• Written task: Copy the lines from the one containing "Fredag 8:30–15:00" through the one containing "Du kan hjælpe" exactly as they are in the items below.

• Material provided:
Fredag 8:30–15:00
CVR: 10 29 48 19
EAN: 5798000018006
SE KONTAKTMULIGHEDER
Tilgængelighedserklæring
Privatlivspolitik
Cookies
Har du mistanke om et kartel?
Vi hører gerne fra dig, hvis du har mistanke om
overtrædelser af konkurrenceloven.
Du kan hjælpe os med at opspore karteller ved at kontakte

...

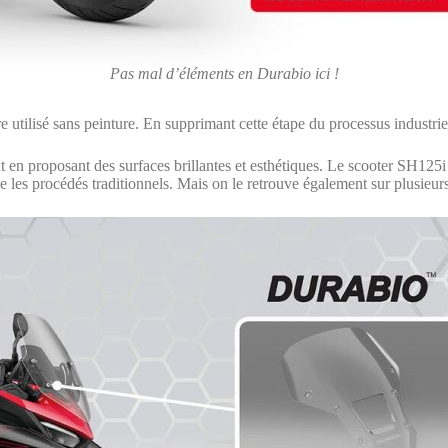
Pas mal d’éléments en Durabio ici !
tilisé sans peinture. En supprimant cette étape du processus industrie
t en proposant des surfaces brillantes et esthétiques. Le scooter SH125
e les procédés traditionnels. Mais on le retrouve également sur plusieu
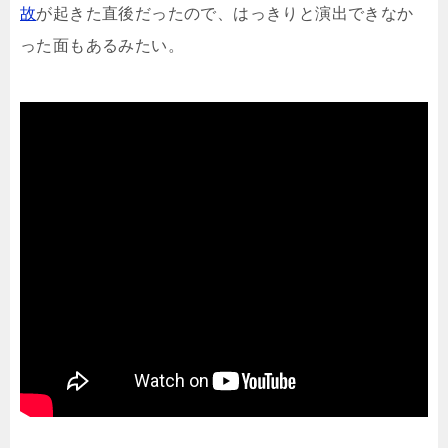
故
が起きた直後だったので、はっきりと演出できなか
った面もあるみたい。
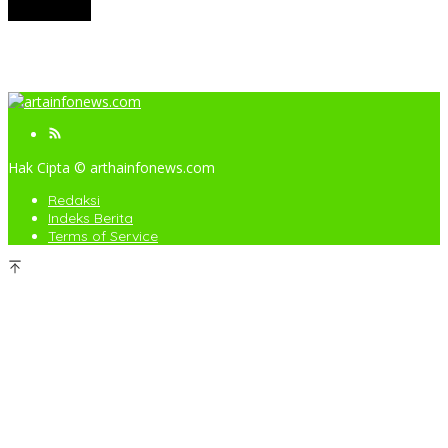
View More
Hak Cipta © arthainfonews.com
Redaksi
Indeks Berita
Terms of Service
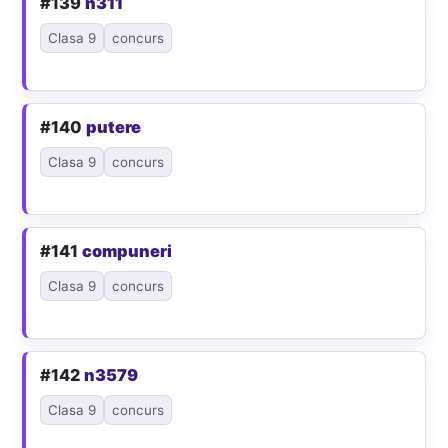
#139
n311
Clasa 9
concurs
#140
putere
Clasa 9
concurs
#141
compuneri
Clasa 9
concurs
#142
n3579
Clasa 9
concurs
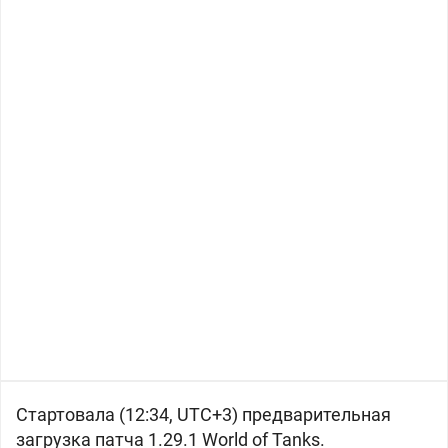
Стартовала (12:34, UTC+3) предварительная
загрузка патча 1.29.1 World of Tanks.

• Output for this exercise:
Fredag 8:30–15:00
CVR: 10 29 48 19
EAN: 5798000018006
SE KONTAKTMULIGHEDER
Tilgængelighedserklæring
Privatlivspolitik
Cookies
Har du mistanke om et kartel?
Vi hører gerne fra dig, hvis du har mistanke om
overtrædelser af konkurrenceloven.
Du kan hjælpe os med at opspore karteller ved at kontakte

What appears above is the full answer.